BAHAD'ın kurulmasıyla birlikte, Belene mağdurlarının çalışmaları daha organize bir şekilde yürütülmeye başlandı. 1999'da Sofya Askeri Mahkemesi'ne açılan dava ile başlatılan hukuki süreçte, ne yazık ki bugüne kadar hiçbir adım atılamadı. Bulgar mahkemeleri, davanın ele alınabilmesi için Belene'de mağdur olan tüm şahısların ifadelerinin alınmasının gerektiği gibi, gerçeklerle ve hukuki teamüllerle bağdaşmayacak gerekçeler öne sürerek süreci uzatıyorlar.

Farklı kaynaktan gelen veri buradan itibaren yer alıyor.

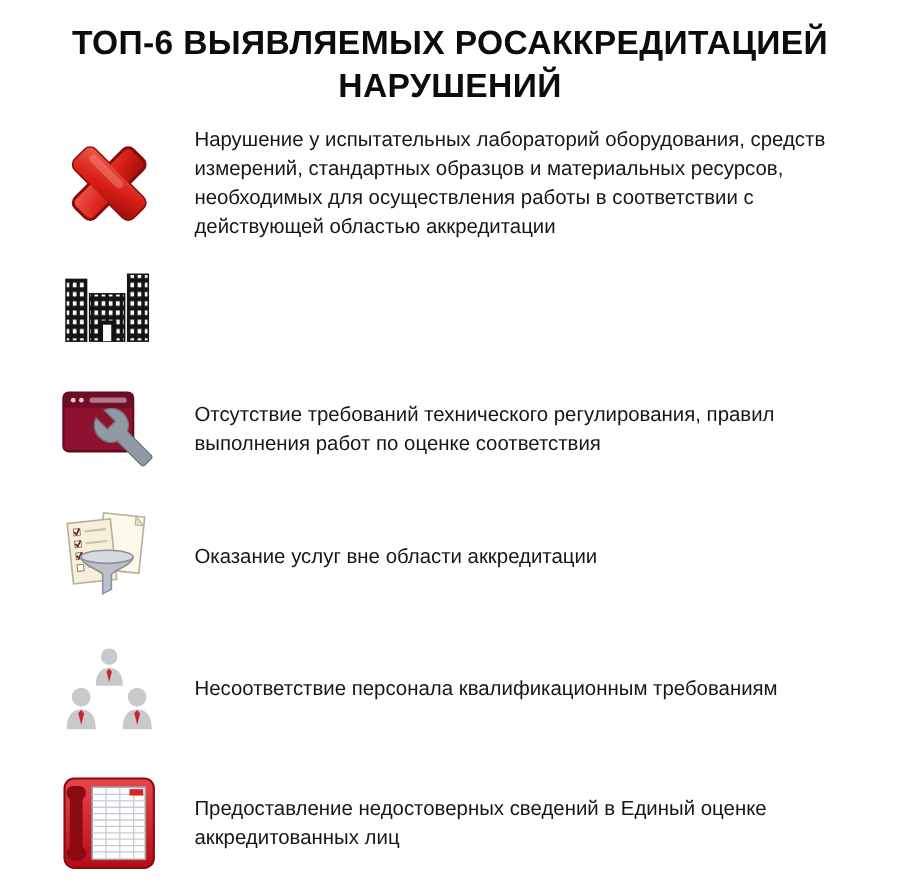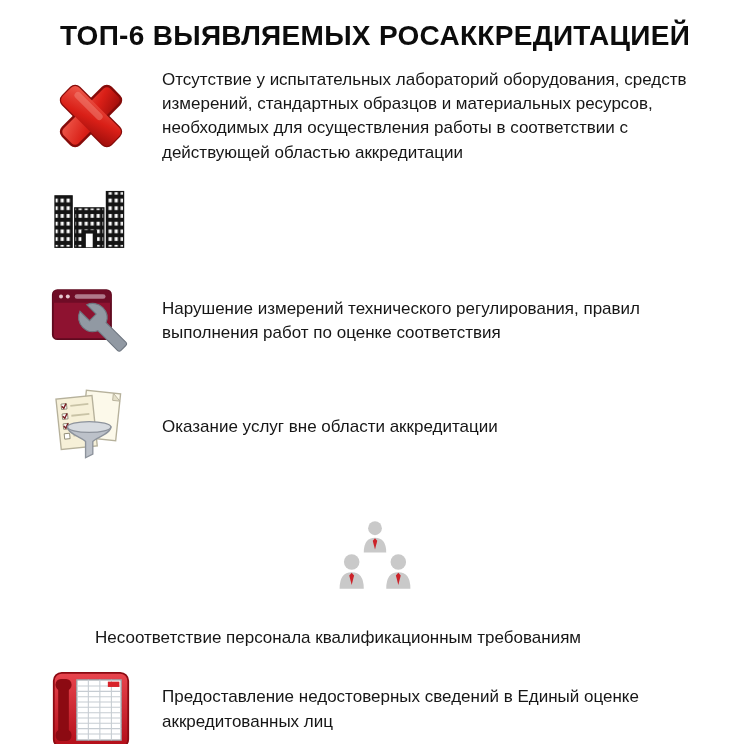--- a/index.html
+++ b/index.html
@@ -34,50 +34,51 @@
     margin: 0;
     font-size: 17px;
     line-height: 1.42;
     width: 560px;
     color: #161616;
   }
   .r1 { min-height: 100px; }
   .r2 { min-height: 94px; }
   .r3 { min-height: 98px; }
   .r4 { min-height: 102px; align-items: center; }
-  .r5 { min-height: 106px; flex-direction: column; }
+  .r5 { min-height: 106px; }
   .r6 { min-height: 106px; }
   .row + .row { margin-top: 6px; }
 </style>
 </head>
 <body>
 
 <div class="poster">
 
   <h1 class="title">
     <span>ТОП-6 ВЫЯВЛЯЕМЫХ РОСАККРЕДИТАЦИЕЙ</span>
+    <span>НАРУШЕНИЙ</span>
   </h1>
 
   <div class="row r1">
     <div class="icon-cell">
       <svg viewBox="0 0 80 80" width="78" height="78" aria-hidden="true">
         <defs>
           <linearGradient id="crossGrad" x1="0" y1="0" x2="1" y2="1">
             <stop offset="0" stop-color="#ef5a4c"></stop>
             <stop offset="0.55" stop-color="#d91f17"></stop>
             <stop offset="1" stop-color="#9c0d0b"></stop>
           </linearGradient>
         </defs>
         <rect x="5" y="28" width="70" height="24" rx="6" transform="rotate(45 40 40)" fill="url(#crossGrad)" stroke="#850b09" stroke-width="2.5"></rect>
         <rect x="5" y="28" width="70" height="24" rx="6" transform="rotate(-45 40 40)" fill="url(#crossGrad)" stroke="#850b09" stroke-width="2.5"></rect>
         <rect x="5" y="28" width="70" height="24" rx="6" transform="rotate(45 40 40)" fill="url(#crossGrad)"></rect>
         <rect x="12" y="31" width="38" height="7" rx="3.5" transform="rotate(45 40 40)" fill="#f58d80" opacity="0.45"></rect>
       </svg>
     </div>
-    <p class="item-text">Отсутствие у испытательных лабораторий оборудования, средств измерений, стандартных образцов и материальных ресурсов, необходимых для осуществления работы в соответствии с действующей областью аккредитации</p>
+    <p class="item-text">Нарушение у испытательных лабораторий оборудования, средств измерений, стандартных образцов и материальных ресурсов, необходимых для осуществления работы в соответствии с действующей областью аккредитации</p>
   </div>
 
   <div class="row r2">
     <div class="icon-cell">
       <svg viewBox="0 0 88 70" width="76" height="60" aria-hidden="true">
         <defs>
           <pattern id="bwin" width="7" height="9" patternUnits="userSpaceOnUse">
             <rect width="7" height="9" fill="#141414"></rect>
             <rect x="1.6" y="2.2" width="3.6" height="4.4" fill="#ffffff"></rect>
           </pattern>
@@ -97,21 +98,21 @@
         <rect x="2" y="2" width="64" height="54" rx="5" fill="#8e1230" stroke="#5f0a1f" stroke-width="2"></rect>
         <path d="M7 2 h54 a5 5 0 0 1 5 5 v9 H2 V7 a5 5 0 0 1 5 -5 z" fill="#6f0c26"></path>
         <circle cx="11" cy="9" r="2.2" fill="#e6c6cf"></circle>
         <circle cx="18.5" cy="9" r="2.2" fill="#e6c6cf"></circle>
         <rect x="26" y="6.5" width="34" height="5" rx="2.5" fill="#b0798b"></rect>
         <g transform="translate(28,14) scale(2.4)">
           <path d="M22.7 19l-9.1-9.1c.9-2.3.4-5-1.5-6.9-2-2-5-2.4-7.4-1.3L9 6 6 9 1.6 4.7C.4 7.1.9 10.1 2.9 12.1c1.9 1.9 4.6 2.4 6.9 1.5l9.1 9.1c.4.4 1 .4 1.4 0l2.3-2.3c.5-.4.5-1.1.1-1.4z" fill="#9199a3" stroke="#6e7680" stroke-width="0.5"></path>
         </g>
       </svg>
     </div>
-    <p class="item-text">Нарушение измерений технического регулирования, правил выполнения работ по оценке соответствия</p>
+    <p class="item-text">Отсутствие требований технического регулирования, правил выполнения работ по оценке соответствия</p>
   </div>
 
   <div class="row r4">
     <div class="icon-cell">
       <svg viewBox="0 0 88 84" width="80" height="76" aria-hidden="true">
         <g transform="rotate(6 52 30)">
           <rect x="36" y="3" width="38" height="52" fill="#fcf9ea" stroke="#b6b19b" stroke-width="1.5"></rect>
           <path d="M66 3 l8 8 h-8 z" fill="#e4dfc8" stroke="#b6b19b" stroke-width="1"></path>
         </g>
         <g transform="rotate(-6 28 36)">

Mahkemenin ifadelerini alınması için Türkiye'den talepte bulunduğu isimlerin bazılarının Türkiye'ye hiç gelmemiş olması, bir kısmının ise vefat etmesi, olayın kasıtlı olarak nasıl sürüncemeye bırakıldığının tartışmasız en açık göstergesidir. Bulgaristan, 1989'dan sonra her ne kadar soya dönüş ve asimilasyon politikalarının yanlışlığını iddia etse de, bugün ne yazık ki bu süreci üstü kapalı olarak devam ettiriyor. Belene mağdurlarının yasal yargılama taleplerini sürekli engelliyor. Bu ise insan hakları açısından sorgulanması gereken açık bir durum. Oysa ki Bulgaristan, artık AB üyesi bir ülke. Ülkesindeki azınlıklara ve sorunlarına karşı daha duyarlı olmakla mükellef. Belene mağdurları konusunu sürekli olarak ötelemesinin ileride hukuki ve siyasi başka sorunlara neden olabileceğini bilmesi gerekir. Çünkü bugüne kadar tarih göstermiştir ki, adalet er ya da geç tecelli eder. İşte o zaman Belene, yalnızca soydaşlar için değil Bulgaristan için de kötü bir anı niteliği kazanacaktır.